### What the exercise asks:
An exact, complete printout of the listing is wanted, minus its images.

### Supplied material:

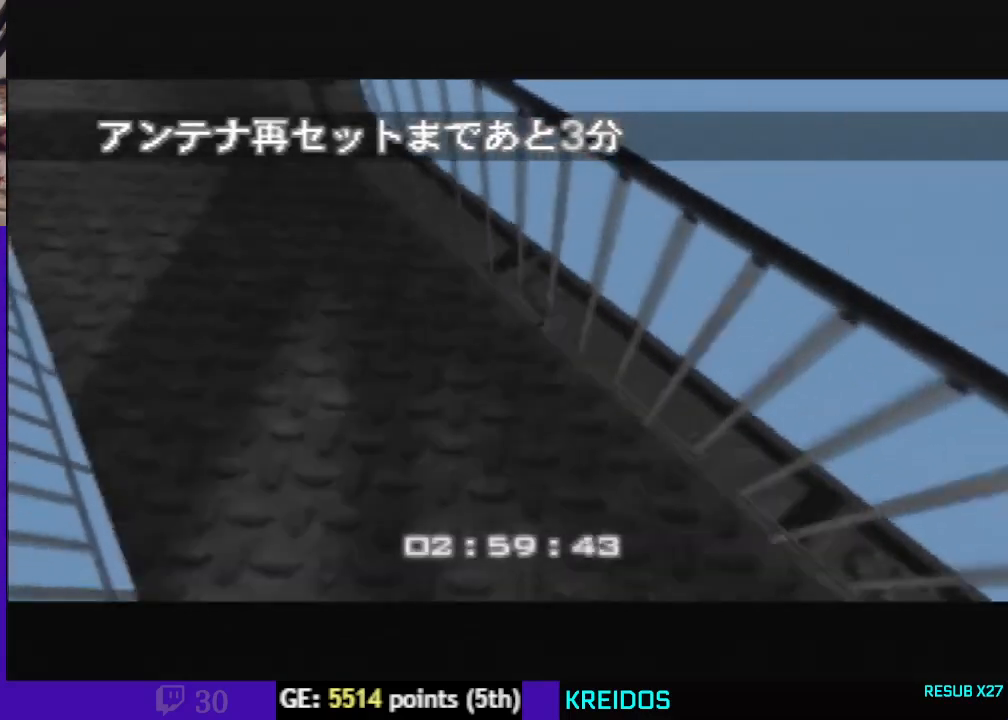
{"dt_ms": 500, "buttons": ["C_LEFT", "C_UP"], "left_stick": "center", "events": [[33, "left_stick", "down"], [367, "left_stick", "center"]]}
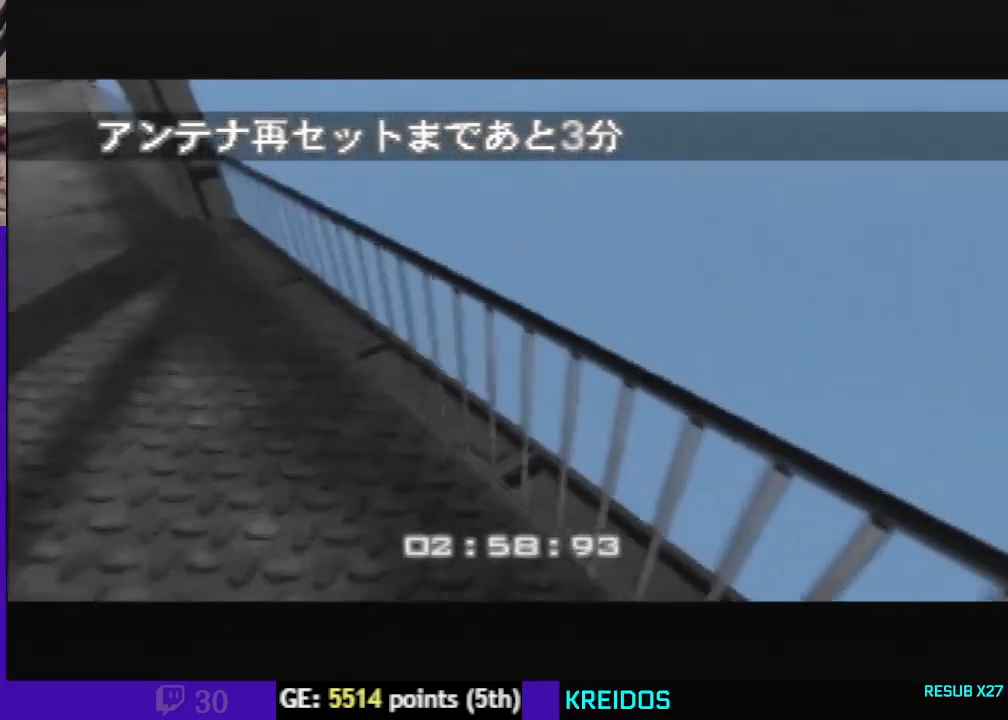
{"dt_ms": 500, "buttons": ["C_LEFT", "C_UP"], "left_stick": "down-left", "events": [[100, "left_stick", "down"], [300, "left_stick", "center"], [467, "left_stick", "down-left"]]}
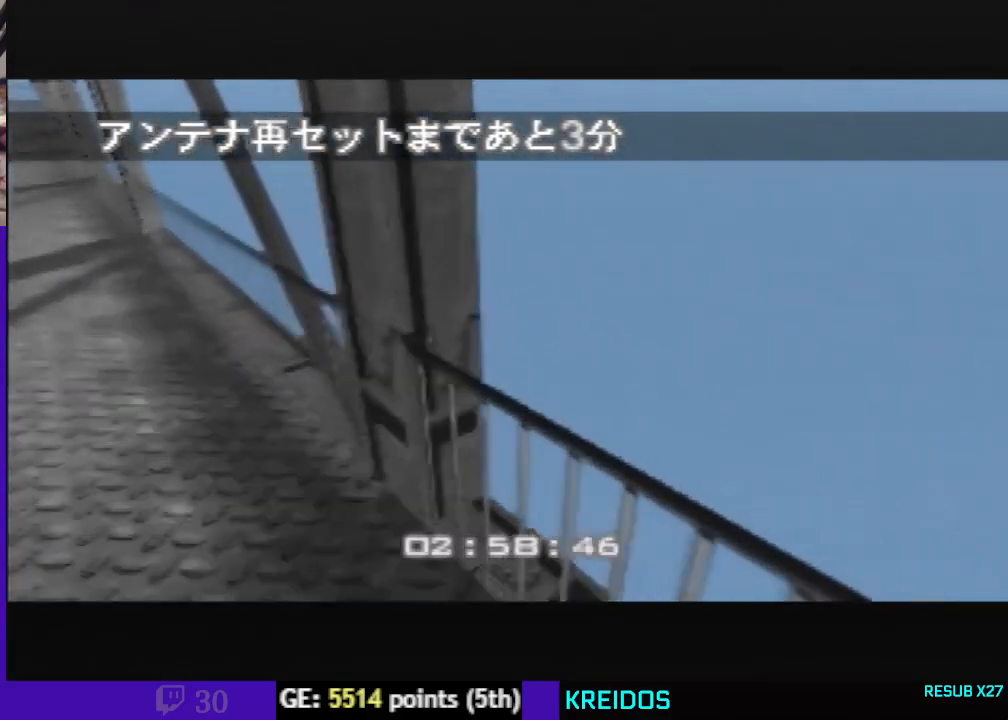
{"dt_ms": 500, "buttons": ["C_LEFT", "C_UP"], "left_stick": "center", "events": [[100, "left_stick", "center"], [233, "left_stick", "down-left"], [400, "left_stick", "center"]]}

### Solution for this problem:
{"dt_ms": 500, "buttons": ["C_LEFT", "C_UP"], "left_stick": "center", "events": [[33, "left_stick", "down"], [367, "left_stick", "center"]]}
{"dt_ms": 500, "buttons": ["C_LEFT", "C_UP"], "left_stick": "down-left", "events": [[100, "left_stick", "down"], [300, "left_stick", "center"], [467, "left_stick", "down-left"]]}
{"dt_ms": 500, "buttons": ["C_LEFT", "C_UP"], "left_stick": "center", "events": [[100, "left_stick", "center"], [233, "left_stick", "down-left"], [400, "left_stick", "center"]]}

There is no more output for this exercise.